Criterion Prediction #151: Detour, by Alexander Miller
Title: Detour
Year: 1945
Director: Edgar G. Ulmer
Cast: Ann Savage, Tom Neal, Claudia Drake, Edmund MacDonald
Synopsis: Al, a lovelorn piano player, hitchhikes across the country to meet his fiancee in California only to end up in a case of mistaken identity, murder, and blackmail after he picks up Vera, a brutal femme fatale.
Critique: Toward the end of my Intro to Cinema class in community college, we were shown Double Indemnity and Blade Runner as examples of film noir. Already a fan of Ridley Scott’s rain-soaked revisionist take on the genre, Double Indemnity made a considerable impression. Shortly afterward I went to the local record/movie store and told my friend Josh who was my movie guru “film noir, I need all the noir you can get me!” So he explained that there are the classics – Double Indemnity, The Maltese Falcon, The Big Sleep, Mildred Pierce – but then there are the scrappy, gritty noirs that existed as an even darker, more misanthropic contrast to the bevy of genre pictures that represented the classic noir period. This led to a crash course with movies like The Big Combo, The Hitchhiker, Born to Kill, Gun Crazy, Kansas City Confidential, and of course Edgar G. Ulmer’s Detour.
The prints sucked, the sound was terrible, but the movies were there and the short-and-mean 67 minutes of Edgar G. Ulmer’s Detour had a slightly different ring to it.

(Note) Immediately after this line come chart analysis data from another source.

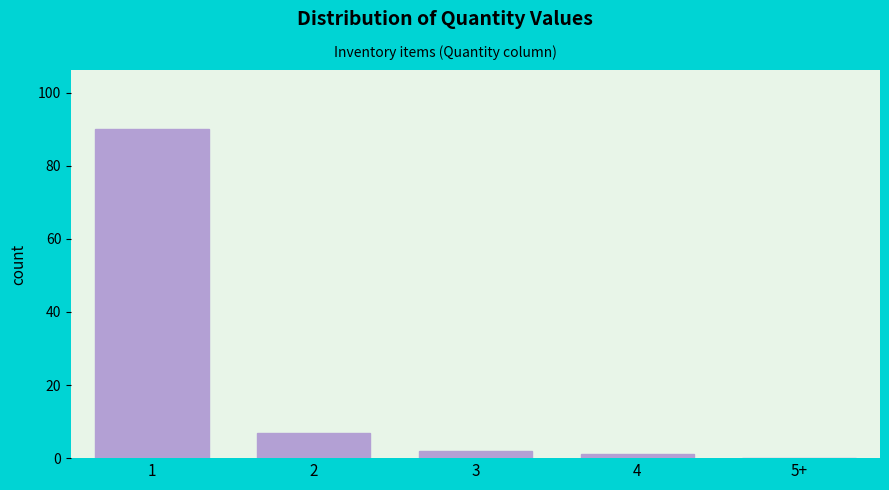

Reading right to left, extract all data points from this chart.

5+=0	4=1	3=2	2=7	1=90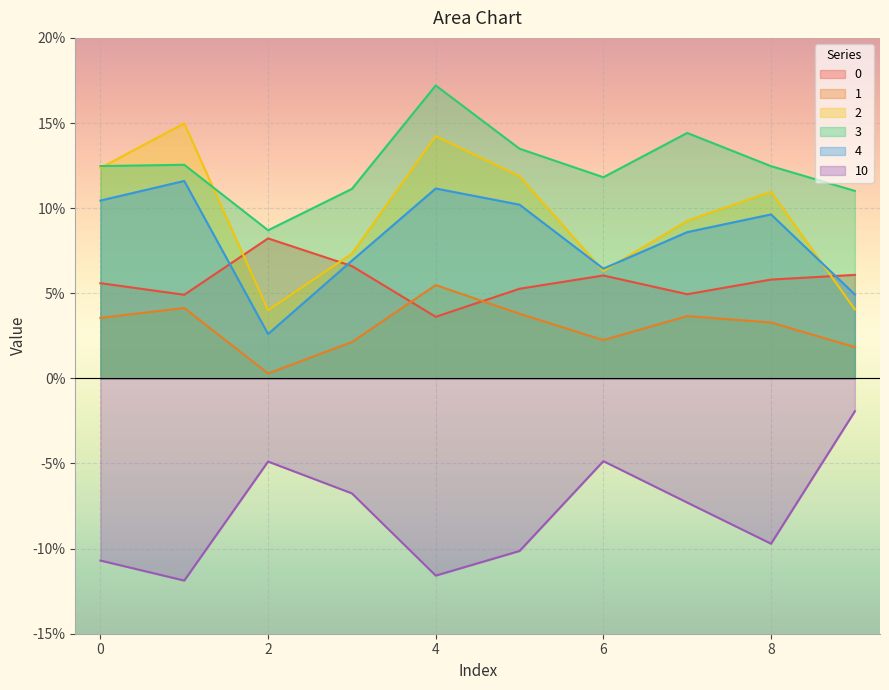

What is the sum of all 2 values?

1.0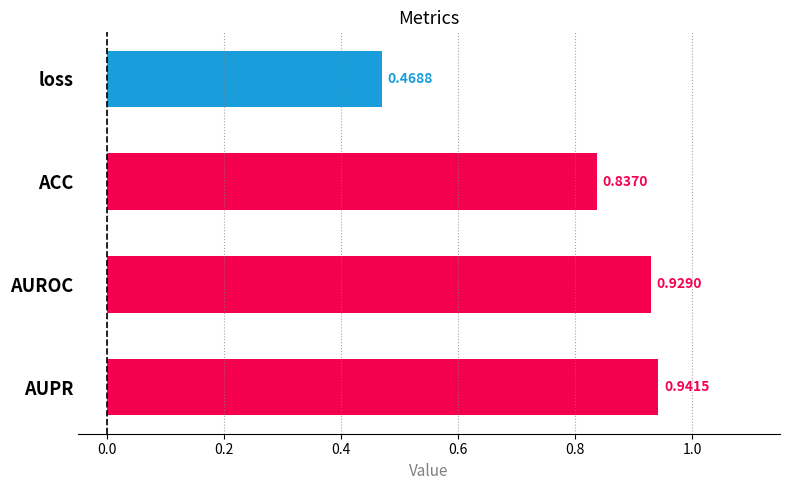

What is the label of the 1st bar from the bottom?

AUPR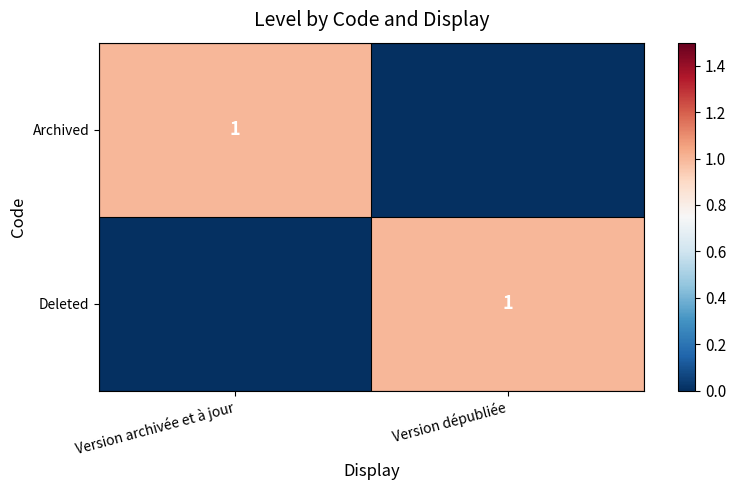

True or false: Archived has a value of 1 at Version archivée et à jour.

True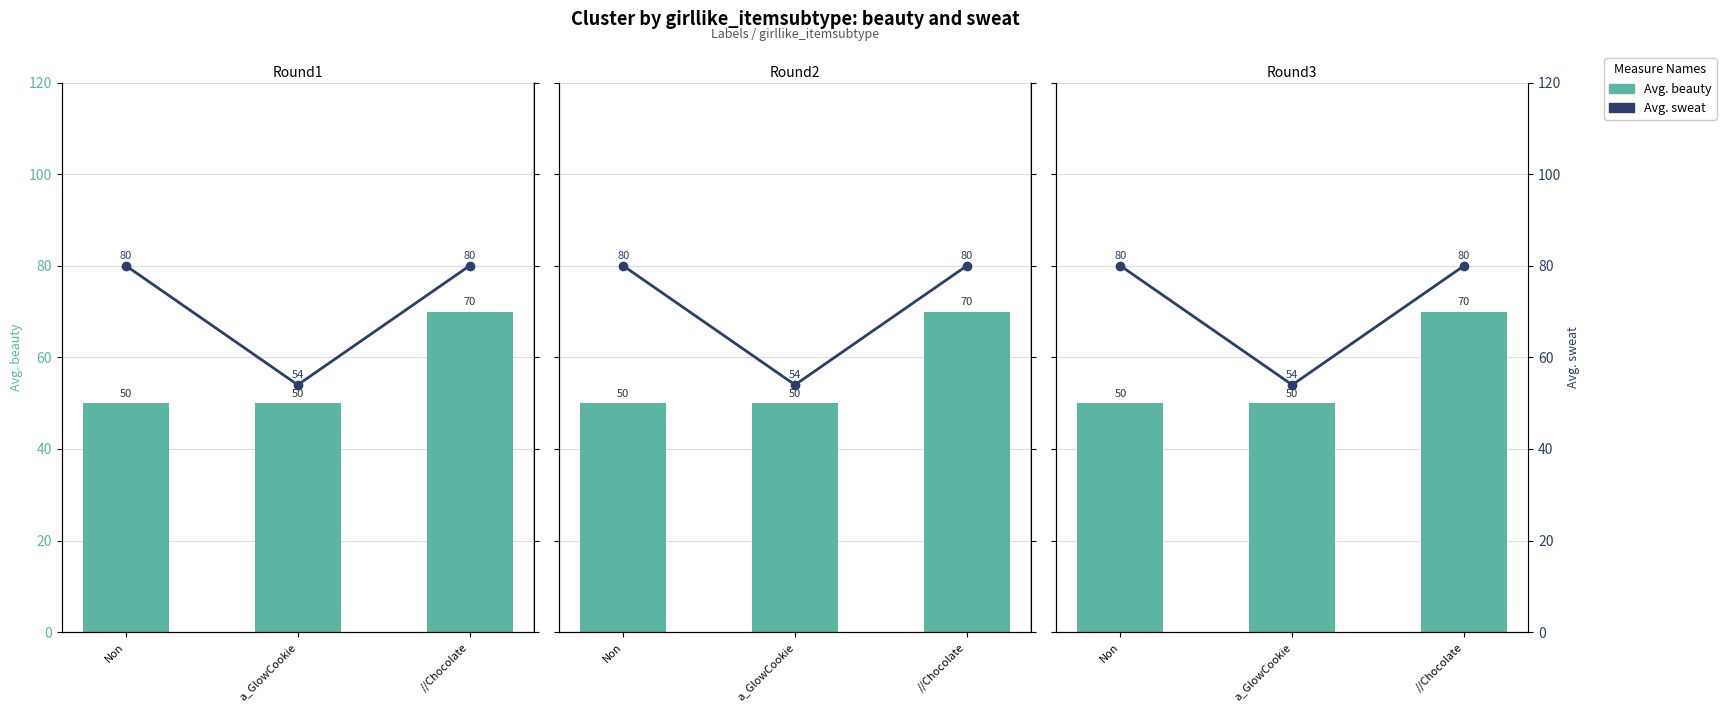

What are all the series names shown in the legend?

Avg. beauty, Avg. sweat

Gone were the private eyes, g-men, cops, and gun-toting cronies on both sides of the law. There isn’t so much as a gun in the entirety of the film. The lessons and morality plays present in other movies don’t really factor in Detour. This isn’t a film about the perfect murder, or whether or not crime pays; it’s about hopeless people making bad decisions, striving to be worse. Tom Neal is a hangdog schlub, and Ann Savage has the most fitting moniker for the character on screen because her portrayal of Vera is pure savagery. The bulk of the film is the two cruising around, fighting, jabbing one another, and playing cards, but Ulmer’s sense of fatalism and taut grainy atmosphere proved to be quintessential noir cinema. Despite the film’s genesis as a program filler, Detour became infamous for its tenacity. It’s a snappy, mean-spirited, cynical, and tightly-wound affair that improves with repeated viewings. Ulmer’s feature might not have the furnishings afforded to the likes of Wilder, Siodmak, Wise, or Anthony Mann, and it’s the relative shortcomings that are the diegesis of Detour.
Why it Belongs in the Collection: As Criterion had done with most recently with Night of the Living Dead, and over the years with movies like Carnival of Souls, Charade, My Man Godfrey, and The Gold Rush, Detour is a celebrated public domain selection, and would be an easy pickup for The Criterion Collection. One could make the argument, “well if it’s in the public domain, why pay for a Criterion DVD/Blu-ray?” Same reason why we have Criterion editions of Charade, and Night of the Living Dead, because of the restored picture, sound, and the obligatory bonus features. Given Detour’s status as a classic that’s been in the shadow of second-rate prints over the years, there must be a demand for Edgar G. Ulmer’s title to have a definitive Blu-ray release, and given the amount of movies Criterion has given light to, it only makes sense that Detour should join the ranks.